Work instructions: Copy every line of the items below character for character, keeping each line's spelling, capitalization, punctuation, and line breaks unchanged.

==*==

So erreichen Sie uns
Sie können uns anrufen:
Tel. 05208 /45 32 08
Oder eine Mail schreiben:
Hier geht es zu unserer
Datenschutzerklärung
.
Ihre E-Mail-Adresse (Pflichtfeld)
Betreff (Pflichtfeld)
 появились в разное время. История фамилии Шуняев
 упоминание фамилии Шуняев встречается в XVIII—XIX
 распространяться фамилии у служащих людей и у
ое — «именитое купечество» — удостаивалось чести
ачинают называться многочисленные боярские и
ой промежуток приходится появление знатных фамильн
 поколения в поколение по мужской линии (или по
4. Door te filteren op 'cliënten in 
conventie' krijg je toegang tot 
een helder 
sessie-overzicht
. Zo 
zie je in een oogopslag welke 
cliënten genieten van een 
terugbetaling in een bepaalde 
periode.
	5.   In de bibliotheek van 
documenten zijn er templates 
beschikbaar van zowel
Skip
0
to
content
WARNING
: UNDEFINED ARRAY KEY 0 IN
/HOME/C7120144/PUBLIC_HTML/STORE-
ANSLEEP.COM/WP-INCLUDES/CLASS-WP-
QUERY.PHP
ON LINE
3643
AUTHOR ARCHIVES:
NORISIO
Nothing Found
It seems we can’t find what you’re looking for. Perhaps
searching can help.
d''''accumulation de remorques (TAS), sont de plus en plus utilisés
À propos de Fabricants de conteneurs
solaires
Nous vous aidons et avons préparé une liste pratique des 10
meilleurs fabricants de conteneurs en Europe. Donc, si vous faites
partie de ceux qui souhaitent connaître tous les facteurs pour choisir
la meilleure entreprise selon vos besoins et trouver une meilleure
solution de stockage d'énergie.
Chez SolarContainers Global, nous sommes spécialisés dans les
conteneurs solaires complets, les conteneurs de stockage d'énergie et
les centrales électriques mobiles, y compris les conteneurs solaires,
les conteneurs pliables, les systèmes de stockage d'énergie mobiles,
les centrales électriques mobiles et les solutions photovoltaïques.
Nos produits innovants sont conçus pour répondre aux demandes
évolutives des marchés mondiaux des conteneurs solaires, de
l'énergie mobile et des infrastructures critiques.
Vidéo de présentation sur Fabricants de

==*==

Response to this exercise:
So erreichen Sie uns
Sie können uns anrufen:
Tel. 05208 /45 32 08
Oder eine Mail schreiben:
Hier geht es zu unserer
Datenschutzerklärung
.
Ihre E-Mail-Adresse (Pflichtfeld)
Betreff (Pflichtfeld)
 появились в разное время. История фамилии Шуняев
 упоминание фамилии Шуняев встречается в XVIII—XIX
 распространяться фамилии у служащих людей и у
ое — «именитое купечество» — удостаивалось чести
ачинают называться многочисленные боярские и
ой промежуток приходится появление знатных фамильн
 поколения в поколение по мужской линии (или по
4. Door te filteren op 'cliënten in 
conventie' krijg je toegang tot 
een helder 
sessie-overzicht
. Zo 
zie je in een oogopslag welke 
cliënten genieten van een 
terugbetaling in een bepaalde 
periode.
	5.   In de bibliotheek van 
documenten zijn er templates 
beschikbaar van zowel
Skip
0
to
content
WARNING
: UNDEFINED ARRAY KEY 0 IN
/HOME/C7120144/PUBLIC_HTML/STORE-
ANSLEEP.COM/WP-INCLUDES/CLASS-WP-
QUERY.PHP
ON LINE
3643
AUTHOR ARCHIVES:
NORISIO
Nothing Found
It seems we can’t find what you’re looking for. Perhaps
searching can help.
d''''accumulation de remorques (TAS), sont de plus en plus utilisés
À propos de Fabricants de conteneurs
solaires
Nous vous aidons et avons préparé une liste pratique des 10
meilleurs fabricants de conteneurs en Europe. Donc, si vous faites
partie de ceux qui souhaitent connaître tous les facteurs pour choisir
la meilleure entreprise selon vos besoins et trouver une meilleure
solution de stockage d'énergie.
Chez SolarContainers Global, nous sommes spécialisés dans les
conteneurs solaires complets, les conteneurs de stockage d'énergie et
les centrales électriques mobiles, y compris les conteneurs solaires,
les conteneurs pliables, les systèmes de stockage d'énergie mobiles,
les centrales électriques mobiles et les solutions photovoltaïques.
Nos produits innovants sont conçus pour répondre aux demandes
évolutives des marchés mondiaux des conteneurs solaires, de
l'énergie mobile et des infrastructures critiques.
Vidéo de présentation sur Fabricants de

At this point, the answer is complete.